“They summoned me to the Gestapo headquarters on 2 January. At that time, I worked for the ‘Technische Nothilfe’ (technical emergency help – it was work at military construction sites, airports, etc.) and lived in Německý Brod, today’s Havlíčkův Brod. We worked in construction – they were building an underground factory at the place. At the Gestapo, they wanted to know who had made that coil for our radio. I denied knowing anything about it – I told them that I had been away from home for half a year and didn’t know where my dad got it from. Then they asked me about the whereabouts of my brother. I told them he was in Berlin and that when I was home for Christmas, my mom showed me a two-week old postcard from him in Berlin. But my brother did it in a smart way. He wrote a number of postcards in advance, put future dates on them and had his friends who stayed in Berlin send them for him every month. So when the police officer came to our home my mom just showed him the recent postcard from Berlin and he wouldn’t even bother to go and check the attic. It was a decent police officer. He just put it down and that was it.
When I kept lying they told me: ‘alright, we will interrogate your mother’. But my mom had a sick heart and I knew that she wouldn’t survive the interrogation. Moreover, my brother needed her at home to do some cooking and laundry for him. That’s why I confessed that I made our coil. That’s how it ended – they stopped asking about my brother and didn’t talk about my mom anymore. But when I came to the Gestapo detention center, I learned that they gave the death sentence for three or more coils. I made a total of eight coils for different relatives and friends. So I was very lucky that it ended in this way. It could have been much worse.”
“The situation in the ‘Little Fortress’ was different from the liberation in the rest of Czechoslovakia. It was taken over on May 4 by the International Red Cross. It was people from Switzerland, Sweden and the like. It was doctors inspecting the inmates for typhus or spotted fever.
Since the New Year, the Germans were releasing people who committed some minor offence and were not really important. They released about twenty of them a month. These people were usually sick and they were treated by the International Red Cross that knew the situation and that came there on that 4 May.

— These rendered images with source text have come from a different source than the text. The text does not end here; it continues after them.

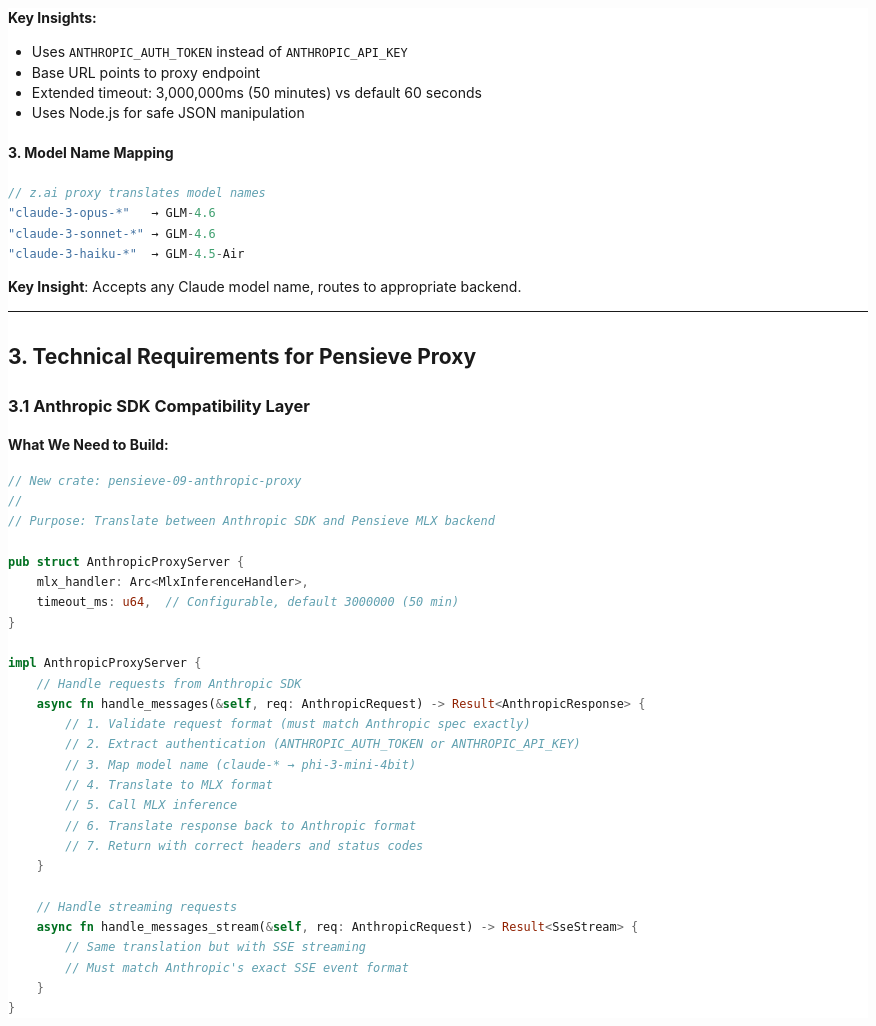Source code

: **Key Insights:**
- Uses `ANTHROPIC_AUTH_TOKEN` instead of `ANTHROPIC_API_KEY`
- Base URL points to proxy endpoint
- Extended timeout: 3,000,000ms (50 minutes) vs default 60 seconds
- Uses Node.js for safe JSON manipulation

#### 3. Model Name Mapping
```javascript
// z.ai proxy translates model names
"claude-3-opus-*"   → GLM-4.6
"claude-3-sonnet-*" → GLM-4.6
"claude-3-haiku-*"  → GLM-4.5-Air
```

**Key Insight**: Accepts any Claude model name, routes to appropriate backend.

---

## 3. Technical Requirements for Pensieve Proxy

### 3.1 Anthropic SDK Compatibility Layer

**What We Need to Build:**

```rust
// New crate: pensieve-09-anthropic-proxy
//
// Purpose: Translate between Anthropic SDK and Pensieve MLX backend

pub struct AnthropicProxyServer {
    mlx_handler: Arc<MlxInferenceHandler>,
    timeout_ms: u64,  // Configurable, default 3000000 (50 min)
}

impl AnthropicProxyServer {
    // Handle requests from Anthropic SDK
    async fn handle_messages(&self, req: AnthropicRequest) -> Result<AnthropicResponse> {
        // 1. Validate request format (must match Anthropic spec exactly)
        // 2. Extract authentication (ANTHROPIC_AUTH_TOKEN or ANTHROPIC_API_KEY)
        // 3. Map model name (claude-* → phi-3-mini-4bit)
        // 4. Translate to MLX format
        // 5. Call MLX inference
        // 6. Translate response back to Anthropic format
        // 7. Return with correct headers and status codes
    }

    // Handle streaming requests
    async fn handle_messages_stream(&self, req: AnthropicRequest) -> Result<SseStream> {
        // Same translation but with SSE streaming
        // Must match Anthropic's exact SSE event format
    }
}
```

It happened on a Friday afternoon. They were giving us shots against typhus. On Saturday at 11 o’ clock, they opened the doors to our cells and we were free. The SS-men started to leave the prison at two o’ clock in the afternoon. We could move around the prison freely. In the forth prison yard, there lay five thousand typhus-infected inmates. They used to carry potatoes from the prison vaults to the kitchen. Since they shut down the fourth yard, we were bringing the potatoes to the kitchen.”
“My dad was in the Pankrác prison. He got sick and had to be treated at the prison hospital. On the day of his release, my mom went to Prague to meet him in front of the prison. She waited in front of the prison and after he was set free, they walked together through Prague to Dejvice where the Canadian embassy is located today. A crowd of armed people was erecting barricades there in order to hinder the Germans from entering the city. My parents couldn’t get farther so they stayed there. They helped the fighters with preparing the food. They only got home on 9 May. They came on foot from Prague. When they came to Brandýsek, Soviet soldiers stopped them. My dad explained to one of the soldiers that he had been imprisoned by the Germans in Prague and that he’s now on his way home. The Soviet soldier clapped him on the back and said that everything’s going to be alright now. He also gave him a meat can that was a German production. They walked through Brandýsek and at the other end of Brandýsek stood another Soviet patrol. They asked them who they are and where they are going. They then checked their bags and found the German meat can in it. The Soviet soldier said: ‘it’s in German - you are a German!’ and he wanted to shoot my dad. It took my dad a while before he was able to explain to the soldier that he wasn’t German and that he got the meat can from his comrade-in-arms down the road. My dad could have died there. So that’s how they got home.”
The fleas and the lice that shared the cell with us were countless
Jiří Schmied was born on June 30, 1926, in Vinařice. The family soon moved to Knovíz. His father worked in the ČKD works in Slaný. During the war, he had to commute to work to Prague. This became fatal for the family. Once, he and a friend chatted in the train about the latest reports coming in from abroad via the London broadcast. Their conversation was intercepted by an informant who found out the identity of his dead and denounced him to the Gestapo. His dad was arrested in October 1944. Father and son were sentenced to four and a half years in prison for the installation of a short-wave receiver into their radio and for listening to the prohibited London broadcast. They were imprisoned in the Theresienstadt prison and held there till the end of the war. Mr. Schmied lived in Knovíz, where he became the mayor a few years after the Velvet revolution. He held this post for several years. Died in 2017.